Therefore, the PCA was shown, as in some previous works [23,31,33,34,35,45,46,47], as a good statistical technique, when we intend to reduce large data sets that have many interrelated variables, allowing us not only to speak of individual performance indicators, but of a set of related indicators.

If we use the PCs to compare the game of both groups, the first difference we observe is that, to explain the same percentage of variance, for the best teams group we need eight PCs, and for the bottom teams we need nine PCs. In both groups, both the category constituted from PC and called Passes, as well as Challenges, were those that allowed explaining the highest percentage of the variance. The Passes category had a slightly greater weight (27%) in the best teams group than in the bottom teams (23%) (Table 2 and Table 4). On the other hand, Challenges showed a similar weight in both groups (15% and 14%). However, the loadings of each PC were not exactly the same for each group (Table 3 and Table 5). Thus, for Passes PC in the best teams group, the most important categories were passes, passes accurate, passes accurate left and passes accurate right. For the bottom teams, the highest weight categories were possession, passes, passes forward, passes left, passes right and passes forward accurate. Therefore, we can indicate that successful teams are characterized more by the efficiency of the passes than by the number of passes executed. That is, they have a greater number of successful passes than lower level teams. These results coincide with some previous works [22], but they analyzed 2014 Brazil FIFA World Cup and used a logistic regression. For Challenges PC we have also found some differences. It can be seen how, for the best teams, the attack challenges had greater weight; however, the defensive challenges were the ones most relevant for bottom teams. This circumstance can be explained because the bottom teams are characterized by staying longer in the defensive phase, executing many more defensive than offensive actions. Previous work also coincides in indicating that the successful teams show higher averages of offensive variables, and unsuccessful teams show higher averages of defensive variables [48].

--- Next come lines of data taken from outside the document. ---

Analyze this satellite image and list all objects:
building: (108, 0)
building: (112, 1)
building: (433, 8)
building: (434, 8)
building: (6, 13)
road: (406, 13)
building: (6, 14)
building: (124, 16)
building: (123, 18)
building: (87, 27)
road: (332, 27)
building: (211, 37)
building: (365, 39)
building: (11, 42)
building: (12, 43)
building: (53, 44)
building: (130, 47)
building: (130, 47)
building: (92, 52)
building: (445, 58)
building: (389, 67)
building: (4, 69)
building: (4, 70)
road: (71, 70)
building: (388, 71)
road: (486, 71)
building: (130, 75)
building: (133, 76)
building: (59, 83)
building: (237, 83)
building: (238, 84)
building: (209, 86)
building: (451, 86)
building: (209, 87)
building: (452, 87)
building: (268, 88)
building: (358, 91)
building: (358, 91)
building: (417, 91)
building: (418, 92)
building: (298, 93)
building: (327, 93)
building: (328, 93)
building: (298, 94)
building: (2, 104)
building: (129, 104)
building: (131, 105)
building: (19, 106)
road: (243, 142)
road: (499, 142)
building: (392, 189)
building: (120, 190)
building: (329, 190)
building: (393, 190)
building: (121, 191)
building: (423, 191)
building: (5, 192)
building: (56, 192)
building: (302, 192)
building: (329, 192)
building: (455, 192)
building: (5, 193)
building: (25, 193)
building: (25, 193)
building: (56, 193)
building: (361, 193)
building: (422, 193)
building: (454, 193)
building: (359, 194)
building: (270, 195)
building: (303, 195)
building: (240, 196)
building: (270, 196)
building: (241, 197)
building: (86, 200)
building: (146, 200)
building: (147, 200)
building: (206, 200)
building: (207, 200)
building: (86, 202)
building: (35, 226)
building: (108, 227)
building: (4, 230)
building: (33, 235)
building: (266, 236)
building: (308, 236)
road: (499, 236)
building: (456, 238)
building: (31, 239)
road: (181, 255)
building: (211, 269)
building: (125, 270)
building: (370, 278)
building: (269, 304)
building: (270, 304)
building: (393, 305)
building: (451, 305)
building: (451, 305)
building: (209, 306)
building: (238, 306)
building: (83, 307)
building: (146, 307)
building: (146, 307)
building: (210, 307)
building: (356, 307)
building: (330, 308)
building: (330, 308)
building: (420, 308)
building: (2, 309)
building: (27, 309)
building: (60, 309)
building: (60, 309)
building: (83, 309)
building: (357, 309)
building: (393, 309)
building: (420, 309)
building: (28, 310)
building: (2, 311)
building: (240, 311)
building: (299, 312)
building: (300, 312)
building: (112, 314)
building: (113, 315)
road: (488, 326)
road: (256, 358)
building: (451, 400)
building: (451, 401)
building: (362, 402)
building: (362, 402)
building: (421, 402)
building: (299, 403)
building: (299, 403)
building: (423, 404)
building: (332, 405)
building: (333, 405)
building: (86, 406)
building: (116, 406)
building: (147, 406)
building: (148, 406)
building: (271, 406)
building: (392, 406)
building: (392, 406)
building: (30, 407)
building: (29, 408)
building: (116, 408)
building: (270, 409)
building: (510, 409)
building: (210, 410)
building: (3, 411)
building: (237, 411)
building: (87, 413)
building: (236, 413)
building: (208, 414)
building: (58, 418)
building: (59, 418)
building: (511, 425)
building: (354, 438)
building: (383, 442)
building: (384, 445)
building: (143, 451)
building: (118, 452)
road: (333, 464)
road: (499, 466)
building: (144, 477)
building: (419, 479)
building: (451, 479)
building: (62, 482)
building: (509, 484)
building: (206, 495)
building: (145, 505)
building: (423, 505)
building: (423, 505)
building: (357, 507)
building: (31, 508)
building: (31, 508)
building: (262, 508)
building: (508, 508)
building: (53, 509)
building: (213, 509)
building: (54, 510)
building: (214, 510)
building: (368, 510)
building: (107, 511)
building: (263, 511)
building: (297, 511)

Another difference that we can see in terms of PC formation is that in the best teams the PC called Tackles is formed, consisting mainly of the categories dribbling, challenges, tackles and lost balls. In the bottom teams the 1vs1 PC and fouls were constituted but did not appear in the other group. In spite of these differences we can appreciate that both the components constituted for both groups, as well as the categories and the weight of these in each component, were very similar. This circumstance leads us to think that in high level football the differences between the teams are minimal, and their success or failure may be explained by the individual performance of their players.

The results of the linear regression model (Table 5 and Table 7) allow us to identify which PCs have the greatest influence on the performance of both groups of teams. For this, a prediction model of the category “EFFECTIVENESS” was built, both for the best and for the bottom teams. The linear regression model of the best teams group, ordering the PCs from highest to lowest weight, was constituted as follows: Attack effectiveness (0.76260); Offensive transitions (0.40160); Shots (0.36481); Possession (0.33451); Dribbles (0.22498); Passes (0.03851); Challenges (−0.23416) and Tackles (−0.40160). In the bottom teams the order was as follows: Dribbles (0.55955); Possession (0.51367); Shots (0.30873); Passes (0.17582); Challenges (0.07051); 1vs1 (−0.18340); Fouls (−0.54061) and Attack effectiveness (−0.84295). We can see how in best teams, the PC that offered a greater influence on the prediction of this category was Attack effectiveness. The number of goals, a greater ball possession time in the final third of the field, a greater number of effective shots and crosses allow to increase the performance in best teams. This information is essential for technicians since, if they manage to improve the performance of their teams in these elements of the game, they will increase their offensive performance. The information provided by the number of goals is trivial since it is obvious that scoring more goals implies increasing offensive performance, but the other indicators referring to ball possession zone, effective shots and crosses do offer transcendent information. These results are corroborated by the works of [9,10] who indicated that successful teams have longer-term possessions in the middle of the offensive field than the defensive one. The works [19,22,49,50] indicate that successful teams show greater effectiveness in shooting, also ratify in their work that making a greater number of crosses increases the chances of winning the matches. In contrast to the cited studies, in our work we have obtained similar results using a different method, specifically through a data mining technique. Winter and Pfeiffer [23] also reached the same conclusion in their work, indicating that there is a relationship between offense efficiency and success, but they analyzed UEFA Euro 2012 and considered success as the match outcome.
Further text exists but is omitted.